With Nanotech the building blocks of matter become ours to play with– we literally become as gods, free to shape the universe. This might take a little longer than 5 years, but we’ll get there.
One of the themes of the PSFK NYC 2012 conference is “Creativity in Action.” Are there specific environments or processes that you use to foster creative thinking and novel ideas?
Tom Robbins says you can’t manufacture creativity or wonderment, but you can pull yourself out of context so dramatically that you gawk in amazement at the ubiquitous everyday wonders you’re culturally conditioned to ignore. I think this is key: To get new ideas we need to see the world with new eyes–we need to evoke a novel way of seeing things. For me that involves throwing myself into new situations. Some of the thinkers I respect the most have credited travel, walks in the park, and marijuana as creativity catalysts. Really, its anything that triggers free association and the right conceptual collision. We need disruption of the profane so that we can engage with the sacred and creative.
In past talks, you explore the idea of “engineering inspiration/epiphany and hacking the human operating system.” What is the most effective method you’ve found to create these flashes of insight?
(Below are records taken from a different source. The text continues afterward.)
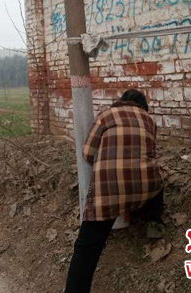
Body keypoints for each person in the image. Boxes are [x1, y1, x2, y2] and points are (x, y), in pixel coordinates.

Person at [64, 89, 165, 293]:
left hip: (108, 194)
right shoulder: (150, 121)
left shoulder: (106, 116)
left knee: (87, 247)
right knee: (158, 178)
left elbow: (87, 153)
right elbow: (150, 152)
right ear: (144, 107)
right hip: (145, 188)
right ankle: (153, 221)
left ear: (122, 101)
I like the term by Steve Silberman of performing a meta cognitive hack of the human operating system– we can do this by studying how environments shape our thinking. We need to learn to perceive the feedback loops between our creative and linguistic choices and our consciousness. Rich Doyle says once we realize the extraordinary capacity we have to literally sculpt our experience, we might get a sense of Vertigo…. except that when we harness this ability we see how truly free we really are. SO YES: We can engineer AWE by studying its precursors and planning for them. My short videos at vimeo.com/jasonsilva are my latest example at creating a ‘micro psychedelic’ experience using information technology instead of chemical technology, but they do the same thing: they epiphanize you by pulling you out of context and reformatting your consciousness a tad bit.